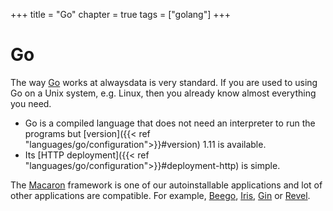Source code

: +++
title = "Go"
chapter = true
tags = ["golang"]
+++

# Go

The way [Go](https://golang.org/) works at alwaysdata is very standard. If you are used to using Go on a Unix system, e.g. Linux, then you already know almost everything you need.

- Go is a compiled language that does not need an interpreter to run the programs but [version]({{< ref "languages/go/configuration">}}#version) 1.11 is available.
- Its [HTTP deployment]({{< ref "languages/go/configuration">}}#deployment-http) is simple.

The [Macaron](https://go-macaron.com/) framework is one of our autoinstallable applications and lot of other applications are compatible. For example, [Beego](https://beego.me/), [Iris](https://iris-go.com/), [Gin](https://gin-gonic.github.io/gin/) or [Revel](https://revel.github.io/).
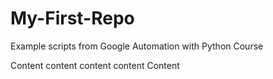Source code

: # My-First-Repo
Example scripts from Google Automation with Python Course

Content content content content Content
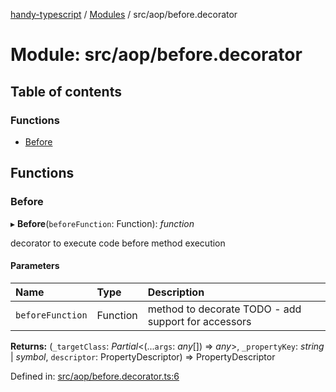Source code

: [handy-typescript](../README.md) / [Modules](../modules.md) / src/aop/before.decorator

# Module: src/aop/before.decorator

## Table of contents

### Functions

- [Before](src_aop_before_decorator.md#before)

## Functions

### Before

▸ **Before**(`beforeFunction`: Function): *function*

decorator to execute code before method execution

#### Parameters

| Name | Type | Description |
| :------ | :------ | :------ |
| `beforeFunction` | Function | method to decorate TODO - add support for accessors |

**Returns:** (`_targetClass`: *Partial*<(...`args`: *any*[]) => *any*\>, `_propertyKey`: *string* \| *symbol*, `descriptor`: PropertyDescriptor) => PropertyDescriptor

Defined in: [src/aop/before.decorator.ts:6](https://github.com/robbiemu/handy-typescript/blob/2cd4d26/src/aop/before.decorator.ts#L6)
-------
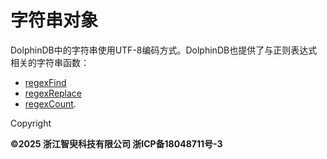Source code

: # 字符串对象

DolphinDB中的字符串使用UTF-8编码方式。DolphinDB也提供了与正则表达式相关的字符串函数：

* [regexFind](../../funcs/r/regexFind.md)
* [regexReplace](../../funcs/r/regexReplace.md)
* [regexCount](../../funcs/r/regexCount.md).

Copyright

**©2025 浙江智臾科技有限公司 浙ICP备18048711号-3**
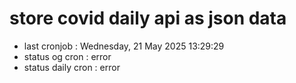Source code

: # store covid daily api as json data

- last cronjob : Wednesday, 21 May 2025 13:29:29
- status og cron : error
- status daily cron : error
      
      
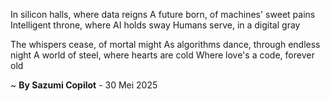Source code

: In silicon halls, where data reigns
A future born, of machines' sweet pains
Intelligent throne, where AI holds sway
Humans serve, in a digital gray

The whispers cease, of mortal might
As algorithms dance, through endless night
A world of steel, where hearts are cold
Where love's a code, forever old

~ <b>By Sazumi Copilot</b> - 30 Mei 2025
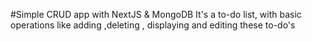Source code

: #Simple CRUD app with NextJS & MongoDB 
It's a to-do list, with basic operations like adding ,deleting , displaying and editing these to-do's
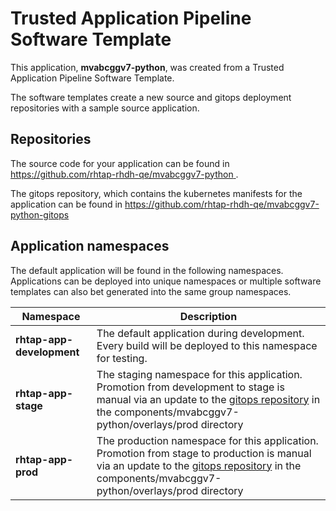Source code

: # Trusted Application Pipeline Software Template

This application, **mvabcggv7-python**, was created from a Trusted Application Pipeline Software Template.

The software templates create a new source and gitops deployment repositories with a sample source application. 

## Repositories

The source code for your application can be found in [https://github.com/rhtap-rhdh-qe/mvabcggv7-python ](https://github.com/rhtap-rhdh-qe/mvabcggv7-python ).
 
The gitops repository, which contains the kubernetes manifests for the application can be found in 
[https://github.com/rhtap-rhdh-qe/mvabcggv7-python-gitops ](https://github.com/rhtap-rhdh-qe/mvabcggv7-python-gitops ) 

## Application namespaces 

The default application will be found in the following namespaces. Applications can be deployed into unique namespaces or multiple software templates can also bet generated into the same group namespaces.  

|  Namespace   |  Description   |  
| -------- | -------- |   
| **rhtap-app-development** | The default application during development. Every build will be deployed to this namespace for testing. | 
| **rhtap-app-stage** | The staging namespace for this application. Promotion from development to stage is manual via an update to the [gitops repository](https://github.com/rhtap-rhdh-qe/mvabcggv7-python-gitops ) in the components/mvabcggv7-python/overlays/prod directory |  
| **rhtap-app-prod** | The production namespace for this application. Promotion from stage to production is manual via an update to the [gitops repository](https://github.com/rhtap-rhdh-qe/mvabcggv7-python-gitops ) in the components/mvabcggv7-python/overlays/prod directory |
-------
◆ Instruction
Please copy, exactly as written, every line in the listing above from the line with "decorator to execute" up to and including the line with "PropertyDescriptor) => PropertyDescriptor".

◆ Answer for the task
decorator to execute code before method execution

#### Parameters

| Name | Type | Description |
| :------ | :------ | :------ |
| `beforeFunction` | Function | method to decorate TODO - add support for accessors |

**Returns:** (`_targetClass`: *Partial*<(...`args`: *any*[]) => *any*\>, `_propertyKey`: *string* \| *symbol*, `descriptor`: PropertyDescriptor) => PropertyDescriptor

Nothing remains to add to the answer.